Could you recast every line of the records below as a numbered list, dropping the blank lines and leaving the pictures out?

**Data for this task**
────────────────────

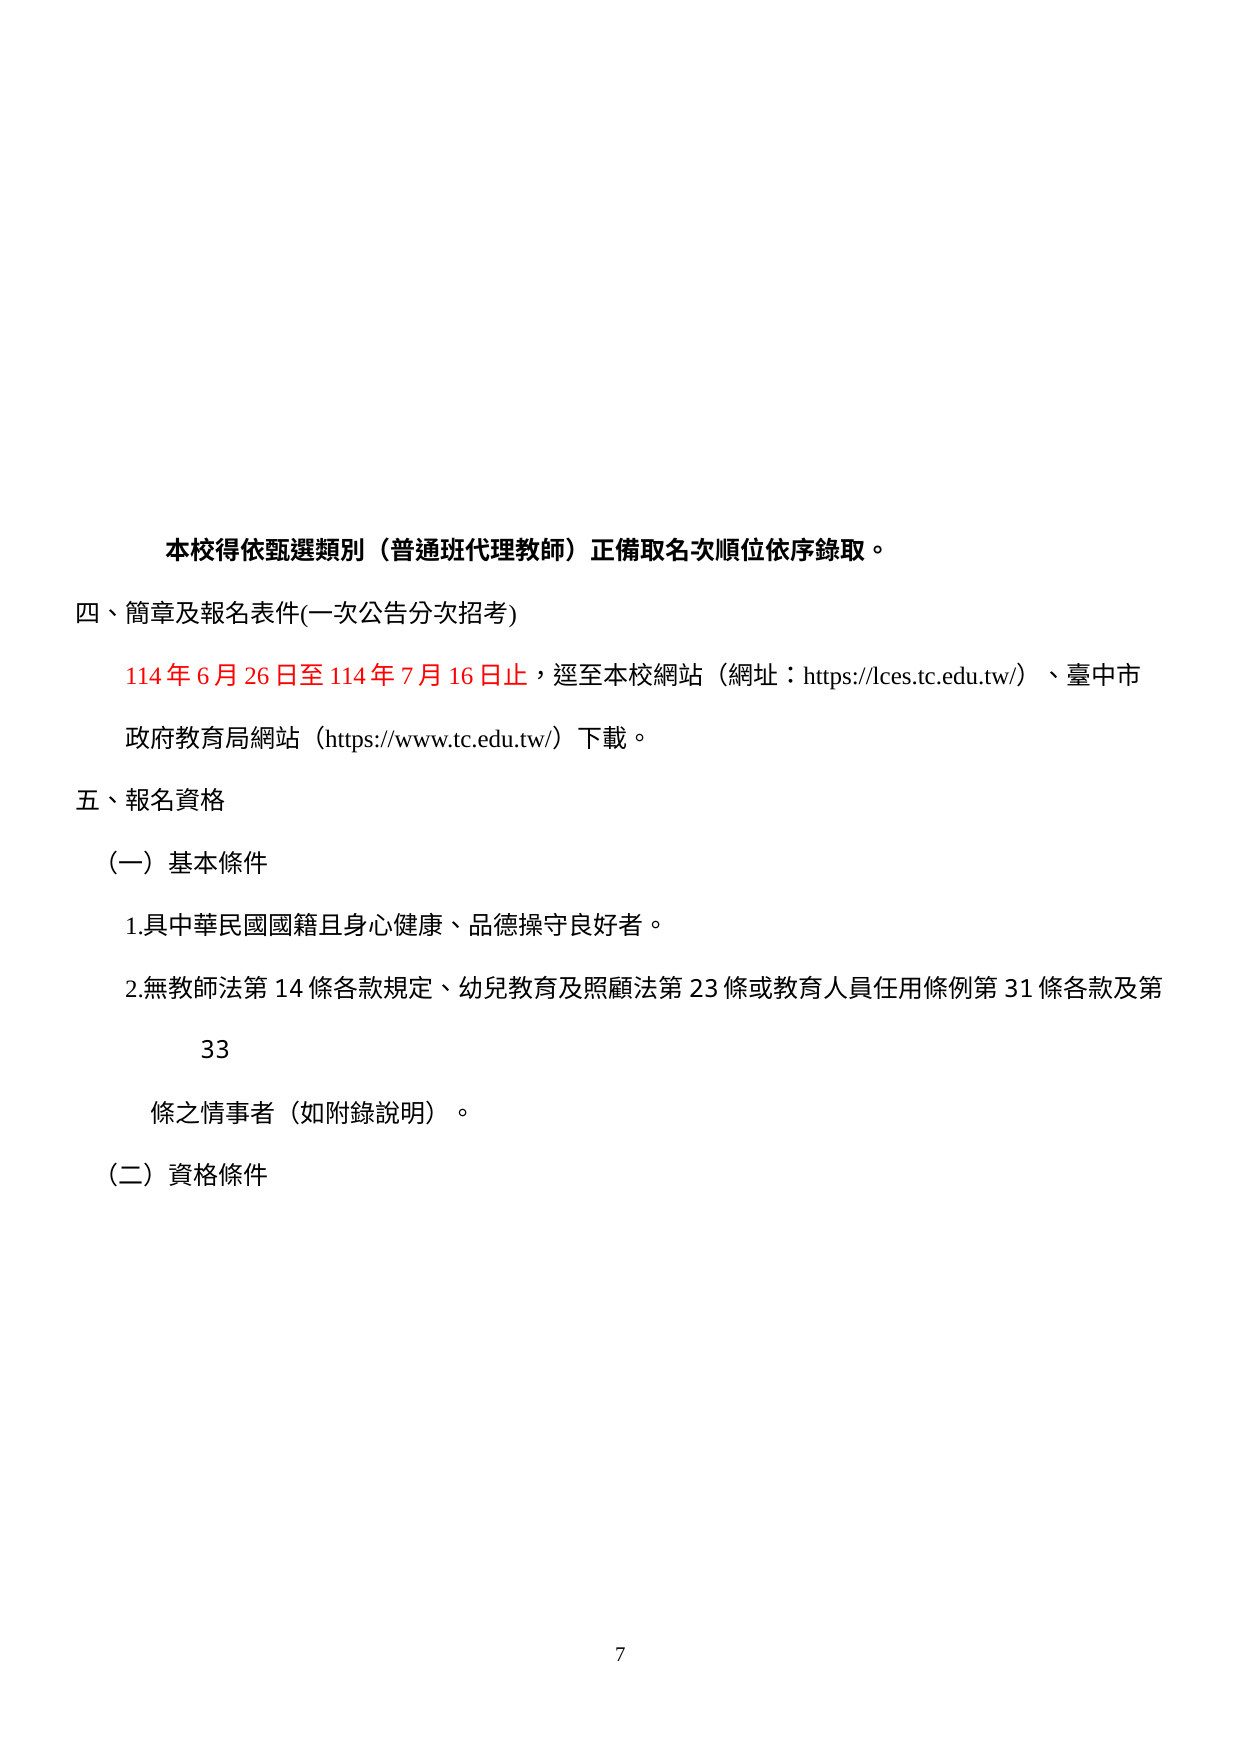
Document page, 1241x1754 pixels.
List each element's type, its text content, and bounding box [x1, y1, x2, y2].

text （一）基本條件 [75, 819, 1165, 882]
text 四、簡章及報名表件(一次公告分次招考) 114年6月26日至114年7月16日止，逕至本校網站（網址：https://lces.tc.edu.tw/）、臺中市政府教育局網站（https://www.tc.edu.tw/）下載。 [75, 569, 1165, 757]
text 五、報名資格 [75, 757, 1165, 819]
text （二）資格條件 [75, 1132, 1165, 1194]
text 本校得依甄選類別（普通班代理教師）正備取名次順位依序錄取。 [75, 507, 1165, 569]
text 1.具中華民國國籍且身心健康、品德操守良好者。 [75, 882, 1165, 944]
text 2.無教師法第14條各款規定、幼兒教育及照顧法第23條或教育人員任用條例第31條各款及第33 [75, 944, 1165, 1069]
text 條之情事者（如附錄說明）。 [75, 1069, 1165, 1132]
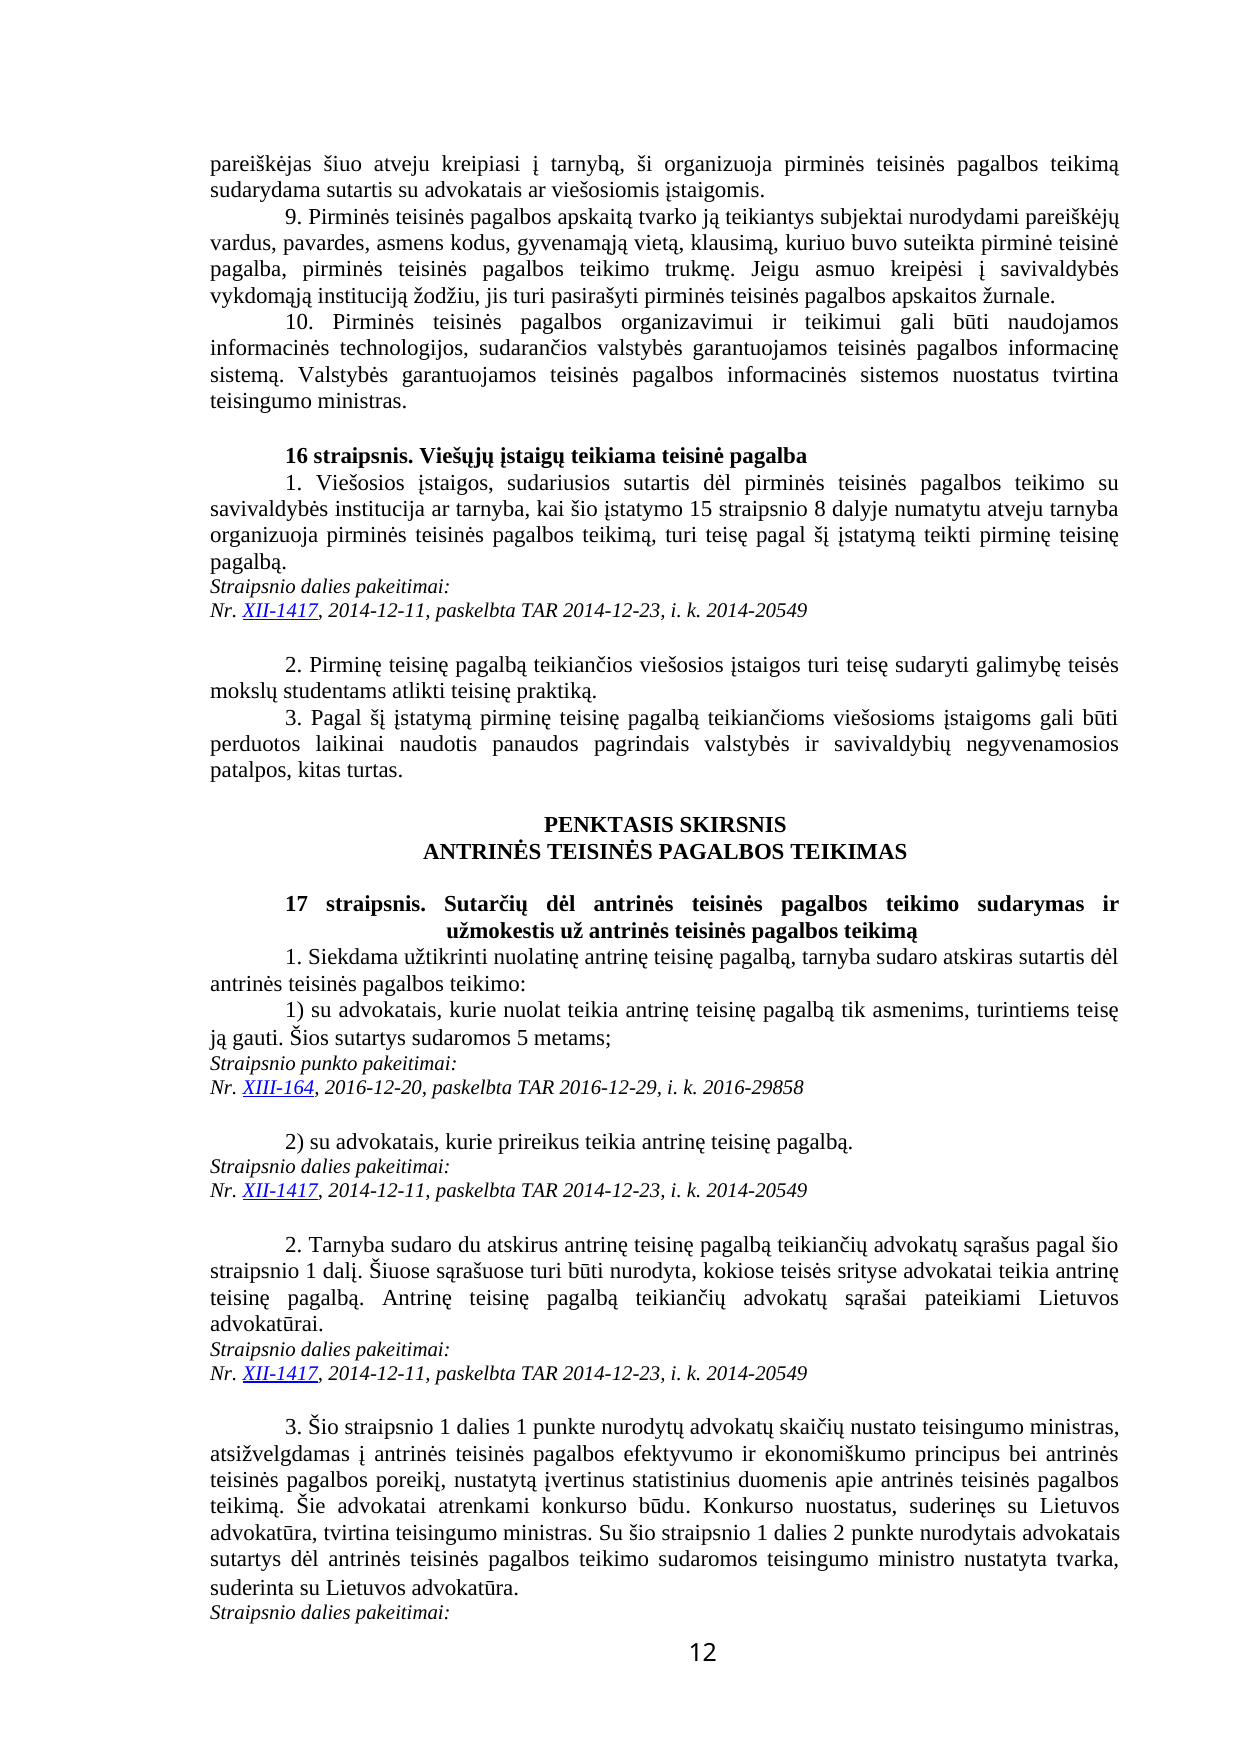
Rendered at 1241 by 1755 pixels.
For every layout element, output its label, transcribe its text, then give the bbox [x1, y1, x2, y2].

text 9. Pirminės teisinės pagalbos apskaitą tvarko ją teikiantys subjektai nurodydami pareiškėjų vardus, pavardes, asmens kodus, gyvenamąją vietą, klausimą, kuriuo buvo suteikta pirminė teisinė pagalba, pirminės teisinės pagalbos teikimo trukmę. Jeigu asmuo kreipėsi į savivaldybės vykdomąją instituciją žodžiu, jis turi pasirašyti pirminės teisinės pagalbos apskaitos žurnale. [210, 203, 1120, 308]
text Straipsnio dalies pakeitimai: [210, 1154, 1120, 1178]
text Nr. XII-1417, 2014-12-11, paskelbta TAR 2014-12-23, i. k. 2014-20549 [210, 1178, 1120, 1202]
text Nr. XII-1417, 2014-12-11, paskelbta TAR 2014-12-23, i. k. 2014-20549 [210, 598, 1120, 622]
text 1. Viešosios įstaigos, sudariusios sutartis dėl pirminės teisinės pagalbos teikimo su savivaldybės institucija ar tarnyba, kai šio įstatymo 15 straipsnio 8 dalyje numatytu atveju tarnyba organizuoja pirminės teisinės pagalbos teikimą, turi teisę pagal šį įstatymą teikti pirminę teisinę pagalbą. [210, 469, 1120, 574]
text 2) su advokatais, kurie prireikus teikia antrinę teisinę pagalbą. [210, 1128, 1120, 1154]
text Straipsnio dalies pakeitimai: [210, 1600, 1120, 1624]
text 16 straipsnis. Viešųjų įstaigų teikiama teisinė pagalba [210, 442, 1120, 469]
text 17 straipsnis. Sutarčių dėl antrinės teisinės pagalbos teikimo sudarymas ir užmokestis už antrinės teisinės pagalbos teikimą [285, 891, 1120, 943]
text Nr. XII-1417, 2014-12-11, paskelbta TAR 2014-12-23, i. k. 2014-20549 [210, 1361, 1120, 1385]
text 3. Pagal šį įstatymą pirminę teisinę pagalbą teikiančioms viešosioms įstaigoms gali būti perduotos laikinai naudotis panaudos pagrindais valstybės ir savivaldybių negyvenamosios patalpos, kitas turtas. [210, 704, 1120, 783]
text ANTRINĖS TEISINĖS PAGALBOS TEIKIMAS [210, 838, 1120, 864]
text 2. Pirminę teisinę pagalbą teikiančios viešosios įstaigos turi teisę sudaryti galimybę teisės mokslų studentams atlikti teisinę praktiką. [210, 651, 1120, 704]
text pareiškėjas šiuo atveju kreipiasi į tarnybą, ši organizuoja pirminės teisinės pagalbos teikimą sudarydama sutartis su advokatais ar viešosiomis įstaigomis. [210, 150, 1120, 203]
text Straipsnio dalies pakeitimai: [210, 1337, 1120, 1361]
text 3. Šio straipsnio 1 dalies 1 punkte nurodytų advokatų skaičių nustato teisingumo ministras, atsižvelgdamas į antrinės teisinės pagalbos efektyvumo ir ekonomiškumo principus bei antrinės teisinės pagalbos poreikį, nustatytą įvertinus statistinius duomenis apie antrinės teisinės pagalbos teikimą. Šie advokatai atrenkami konkurso būdu. Konkurso nuostatus, suderinęs su Lietuvos advokatūra, tvirtina teisingumo ministras. Su šio straipsnio 1 dalies 2 punkte nurodytais advokatais sutartys dėl antrinės teisinės pagalbos teikimo sudaromos teisingumo ministro nustatyta tvarka, suderinta su Lietuvos advokatūra. [210, 1413, 1120, 1600]
text 1) su advokatais, kurie nuolat teikia antrinę teisinę pagalbą tik asmenims, turintiems teisę ją gauti. Šios sutartys sudaromos 5 metams; [210, 996, 1120, 1051]
text 1. Siekdama užtikrinti nuolatinę antrinę teisinę pagalbą, tarnyba sudaro atskiras sutartis dėl antrinės teisinės pagalbos teikimo: [210, 943, 1120, 996]
text 2. Tarnyba sudaro du atskirus antrinę teisinę pagalbą teikiančių advokatų sąrašus pagal šio straipsnio 1 dalį. Šiuose sąrašuose turi būti nurodyta, kokiose teisės srityse advokatai teikia antrinę teisinę pagalbą. Antrinę teisinę pagalbą teikiančių advokatų sąrašai pateikiami Lietuvos advokatūrai. [210, 1231, 1120, 1337]
text 10. Pirminės teisinės pagalbos organizavimui ir teikimui gali būti naudojamos informacinės technologijos, sudarančios valstybės garantuojamos teisinės pagalbos informacinę sistemą. Valstybės garantuojamos teisinės pagalbos informacinės sistemos nuostatus tvirtina teisingumo ministras. [210, 308, 1120, 413]
text Straipsnio punkto pakeitimai: [210, 1051, 1120, 1075]
text PENKTASIS SKIRSNIS [210, 811, 1120, 838]
text Nr. XIII-164, 2016-12-20, paskelbta TAR 2016-12-29, i. k. 2016-29858 [210, 1075, 1120, 1099]
text Straipsnio dalies pakeitimai: [210, 574, 1120, 598]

────────────────────

**Expected answer**
1. Document page, 1241x1754 pixels.
2. List each element's type, its text content, and bounding box [x1, y1, x2, y2].
3. text （一）基本條件 [75, 819, 1165, 882]
4. text 四、簡章及報名表件(一次公告分次招考) 114年6月26日至114年7月16日止，逕至本校網站（網址：https://lces.tc.edu.tw/）、臺中市政府教育局網站（https://www.tc.edu.tw/）下載。 [75, 569, 1165, 757]
5. text 五、報名資格 [75, 757, 1165, 819]
6. text （二）資格條件 [75, 1132, 1165, 1194]
7. text 本校得依甄選類別（普通班代理教師）正備取名次順位依序錄取。 [75, 507, 1165, 569]
8. text 1.具中華民國國籍且身心健康、品德操守良好者。 [75, 882, 1165, 944]
9. text 2.無教師法第14條各款規定、幼兒教育及照顧法第23條或教育人員任用條例第31條各款及第33 [75, 944, 1165, 1069]
10. text 條之情事者（如附錄說明）。 [75, 1069, 1165, 1132]
11. Rendered at 1241 by 1755 pixels.
12. For every layout element, output its label, transcribe its text, then give the bbox [x1, y1, x2, y2].
13. text 9. Pirminės teisinės pagalbos apskaitą tvarko ją teikiantys subjektai nurodydami pareiškėjų vardus, pavardes, asmens kodus, gyvenamąją vietą, klausimą, kuriuo buvo suteikta pirminė teisinė pagalba, pirminės teisinės pagalbos teikimo trukmę. Jeigu asmuo kreipėsi į savivaldybės vykdomąją instituciją žodžiu, jis turi pasirašyti pirminės teisinės pagalbos apskaitos žurnale. [210, 203, 1120, 308]
14. text Straipsnio dalies pakeitimai: [210, 1154, 1120, 1178]
15. text Nr. XII-1417, 2014-12-11, paskelbta TAR 2014-12-23, i. k. 2014-20549 [210, 1178, 1120, 1202]
16. text Nr. XII-1417, 2014-12-11, paskelbta TAR 2014-12-23, i. k. 2014-20549 [210, 598, 1120, 622]
17. text 1. Viešosios įstaigos, sudariusios sutartis dėl pirminės teisinės pagalbos teikimo su savivaldybės institucija ar tarnyba, kai šio įstatymo 15 straipsnio 8 dalyje numatytu atveju tarnyba organizuoja pirminės teisinės pagalbos teikimą, turi teisę pagal šį įstatymą teikti pirminę teisinę pagalbą. [210, 469, 1120, 574]
18. text 2) su advokatais, kurie prireikus teikia antrinę teisinę pagalbą. [210, 1128, 1120, 1154]
19. text Straipsnio dalies pakeitimai: [210, 1600, 1120, 1624]
20. text 16 straipsnis. Viešųjų įstaigų teikiama teisinė pagalba [210, 442, 1120, 469]
21. text 17 straipsnis. Sutarčių dėl antrinės teisinės pagalbos teikimo sudarymas ir užmokestis už antrinės teisinės pagalbos teikimą [285, 891, 1120, 943]
22. text Nr. XII-1417, 2014-12-11, paskelbta TAR 2014-12-23, i. k. 2014-20549 [210, 1361, 1120, 1385]
23. text 3. Pagal šį įstatymą pirminę teisinę pagalbą teikiančioms viešosioms įstaigoms gali būti perduotos laikinai naudotis panaudos pagrindais valstybės ir savivaldybių negyvenamosios patalpos, kitas turtas. [210, 704, 1120, 783]
24. text ANTRINĖS TEISINĖS PAGALBOS TEIKIMAS [210, 838, 1120, 864]
25. text 2. Pirminę teisinę pagalbą teikiančios viešosios įstaigos turi teisę sudaryti galimybę teisės mokslų studentams atlikti teisinę praktiką. [210, 651, 1120, 704]
26. text pareiškėjas šiuo atveju kreipiasi į tarnybą, ši organizuoja pirminės teisinės pagalbos teikimą sudarydama sutartis su advokatais ar viešosiomis įstaigomis. [210, 150, 1120, 203]
27. text Straipsnio dalies pakeitimai: [210, 1337, 1120, 1361]
28. text 3. Šio straipsnio 1 dalies 1 punkte nurodytų advokatų skaičių nustato teisingumo ministras, atsižvelgdamas į antrinės teisinės pagalbos efektyvumo ir ekonomiškumo principus bei antrinės teisinės pagalbos poreikį, nustatytą įvertinus statistinius duomenis apie antrinės teisinės pagalbos teikimą. Šie advokatai atrenkami konkurso būdu. Konkurso nuostatus, suderinęs su Lietuvos advokatūra, tvirtina teisingumo ministras. Su šio straipsnio 1 dalies 2 punkte nurodytais advokatais sutartys dėl antrinės teisinės pagalbos teikimo sudaromos teisingumo ministro nustatyta tvarka, suderinta su Lietuvos advokatūra. [210, 1413, 1120, 1600]
29. text 1) su advokatais, kurie nuolat teikia antrinę teisinę pagalbą tik asmenims, turintiems teisę ją gauti. Šios sutartys sudaromos 5 metams; [210, 996, 1120, 1051]
30. text 1. Siekdama užtikrinti nuolatinę antrinę teisinę pagalbą, tarnyba sudaro atskiras sutartis dėl antrinės teisinės pagalbos teikimo: [210, 943, 1120, 996]
31. text 2. Tarnyba sudaro du atskirus antrinę teisinę pagalbą teikiančių advokatų sąrašus pagal šio straipsnio 1 dalį. Šiuose sąrašuose turi būti nurodyta, kokiose teisės srityse advokatai teikia antrinę teisinę pagalbą. Antrinę teisinę pagalbą teikiančių advokatų sąrašai pateikiami Lietuvos advokatūrai. [210, 1231, 1120, 1337]
32. text 10. Pirminės teisinės pagalbos organizavimui ir teikimui gali būti naudojamos informacinės technologijos, sudarančios valstybės garantuojamos teisinės pagalbos informacinę sistemą. Valstybės garantuojamos teisinės pagalbos informacinės sistemos nuostatus tvirtina teisingumo ministras. [210, 308, 1120, 413]
33. text Straipsnio punkto pakeitimai: [210, 1051, 1120, 1075]
34. text PENKTASIS SKIRSNIS [210, 811, 1120, 838]
35. text Nr. XIII-164, 2016-12-20, paskelbta TAR 2016-12-29, i. k. 2016-29858 [210, 1075, 1120, 1099]
36. text Straipsnio dalies pakeitimai: [210, 574, 1120, 598]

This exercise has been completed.